Carlìn tira il lenzuolo sugli occhi:
"Le fiabe" pensa "raccontano un sacco di bugie!"
- Non è una fiaba, questa! – protesta Luca.
- Però ti è piaciuta lo stesso? – chiede il nonno. Luca non risponde.
- Non ci sono più bambini che hanno fame, vero nonno?- sussurra.
- Ce ne sono ancora tanti, purtroppo...
- Noi però non ne conosciamo! Sono solo quelli che abbiamo visto in televisione, vero?
Il nonno annuisce: - Anche loro, come altri... come noi, tanti anni fa.
- Ma allora, tu li hai conosciuti!
- Molti sono partiti, altri sono rimasti...- Il nonno alza le spalle: - Quei bambini sulla nave mi hanno ricordato occhi che ho già visto...
- Hai conosciuto anche Carlìn, nonno?
Il nonno, che prima sembrava triste, fa un sorrisino furbo: - Lo conosci anche tu, non l'hai capito?
Luca spalanca gli occhi, il nonno gli prende la mano, gira la sua all'insù e, sul palmo, gli fa toccare una cicatrice a forma di stella.


Biografia

Chiara Lossani vive a due passi da Milano, nella Casa delle Tartarughe, insieme a Marta, sua figlia, a Tino, il marito-prof, alle gatte Molli e Rosetta, a Estéban il tartarugo e a Volata e Trasvolata, due tortore che hanno costruito il nido sotto il tetto.

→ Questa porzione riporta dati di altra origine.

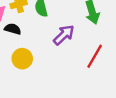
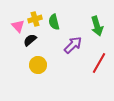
black semicircle: (13, 29) -> (30, 40), turned -56

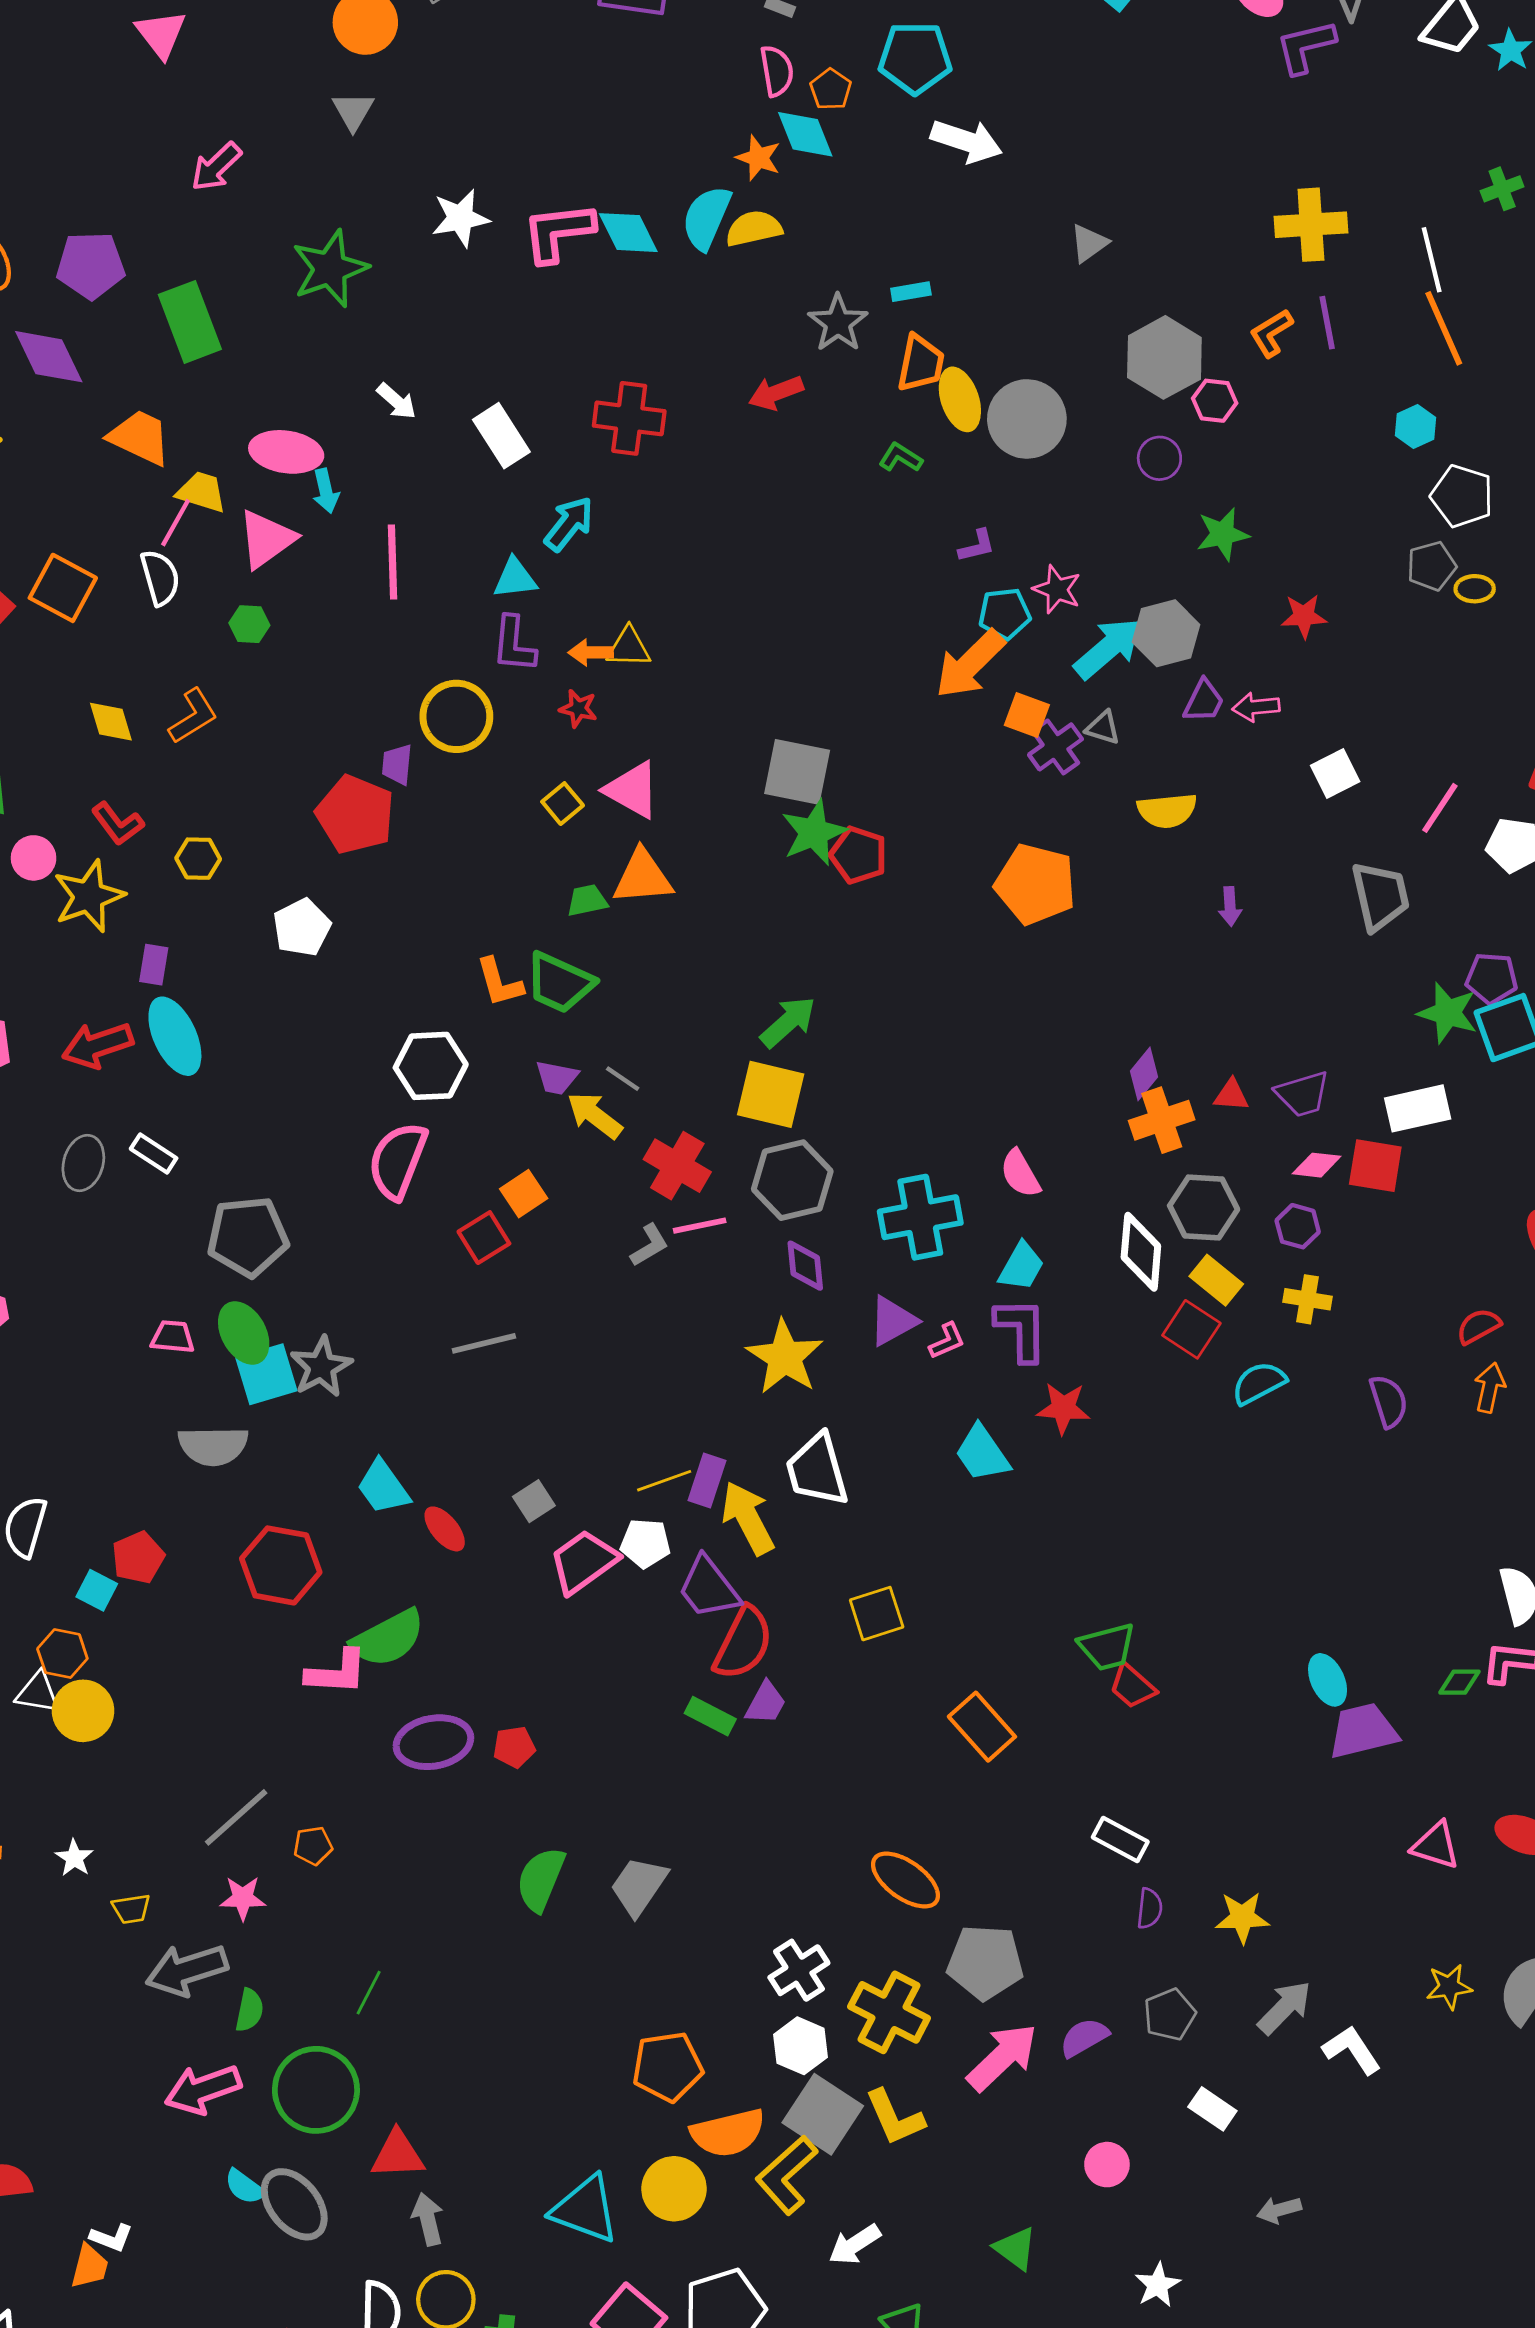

Laureata in lingue e letterature moderne, è da molti anni direttrice della Biblioteca Civica di Trezzano sul Naviglio, in provincia di Milano, dove si occupa anche della promozione alla lettura e dove ha fondato una Biblioteca dei Ragazzi.

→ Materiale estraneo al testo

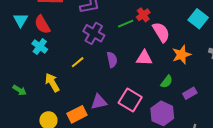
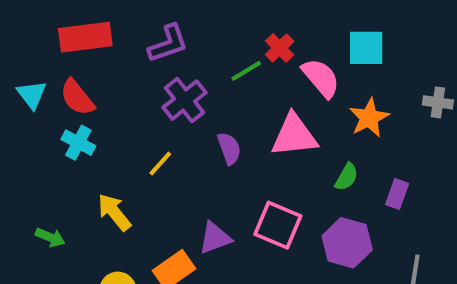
cyan square: (198, 19) -> (366, 48), moved, turned -30
purple cross: (94, 33) -> (184, 100), turned 30
pink triangle: (144, 58) -> (294, 135), size x1.4
purple rectangle: (190, 93) -> (397, 194), turned -32

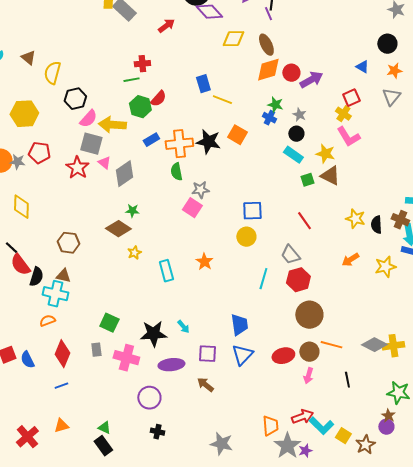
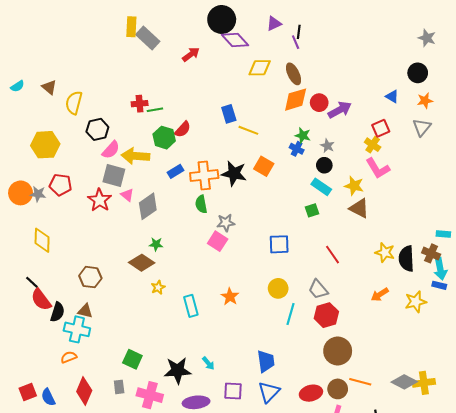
red cross: (142, 64) -> (140, 104), moved
green square: (307, 180) -> (312, 210), moved
black semicircle: (376, 225) -> (406, 259), size x1.4
yellow circle: (246, 237) -> (278, 288), moved

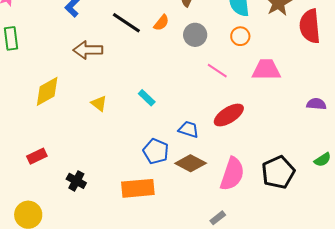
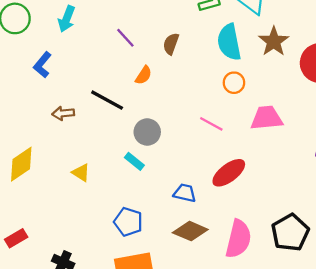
black line: (126, 23) -> (107, 100), moved
gray circle: (195, 35) -> (147, 132), moved
brown arrow: (88, 50) -> (63, 113), size x0.7
blue pentagon: (156, 151) -> (128, 222), moved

Si considera molto fortunata di poter lavorare tra i libri. Le piace molto leggere e ascoltare storie, anche quelle di tutti i giorni, quelle che si racconta la gente sul tram o al bar.
Dal 1995 ha cominciato a pubblicare le sue: I confini della tigre (E. Elle), Il viaggio di Abar e Babir (Arka), I segreti di Jakim (Bruno Mondadori Paravia), Stregata da un pitone (Giunti), Una torre contro il cielo ( Ed. Paoline).

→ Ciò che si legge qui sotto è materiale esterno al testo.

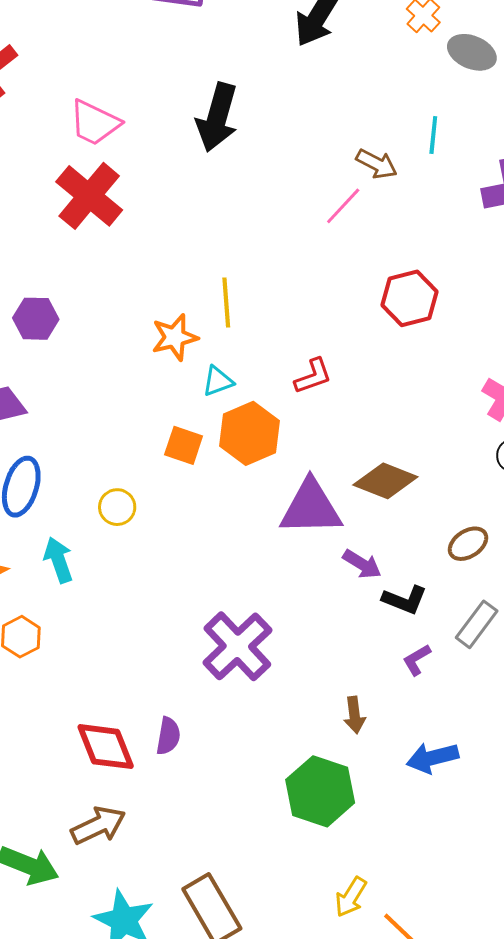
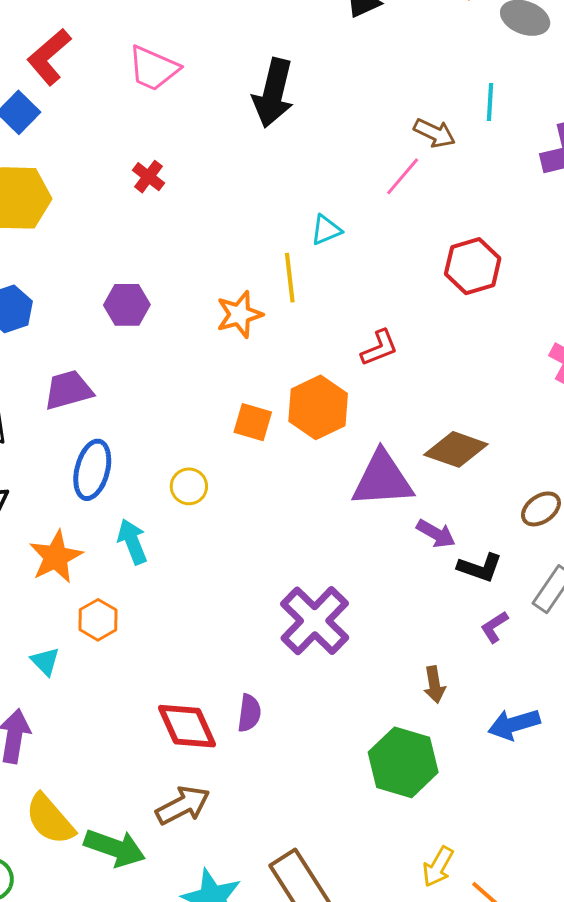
pink trapezoid: (95, 123) -> (153, 68), moved
red cross: (89, 196) -> (148, 177), size x0.5
purple hexagon: (36, 319) -> (127, 305), moved
cyan triangle: (218, 381) -> (326, 230), moved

Con i suoi racconti ha vinto alcuni premi letterari e segnalazioni speciali.
Le sue sono storie per ragazzi che raccontano il cambiamento, il passaggio e la crescita, in cui trova spesso spazio l'amicizia con un animale.
"L'incontro con un animale" afferma con convinzione, "favorisce la scoperta e la comprensione di ciò che di misterioso e di diverso vive fuori e dentro di noi. Il cuore dei bambini, come quello degli animali, è vicino al cuore del mondo. Per questo amo gli animali e mi piace incontrare i bambini che hanno letto le mie storie: da loro imparo un sacco di cose che non ho ancora capito".
Pigra come un gatto e lenta come una tartaruga, sogna di riuscire a raggiungere l'Himalaya per ascoltare la madre di tutte le storie: il silenzio.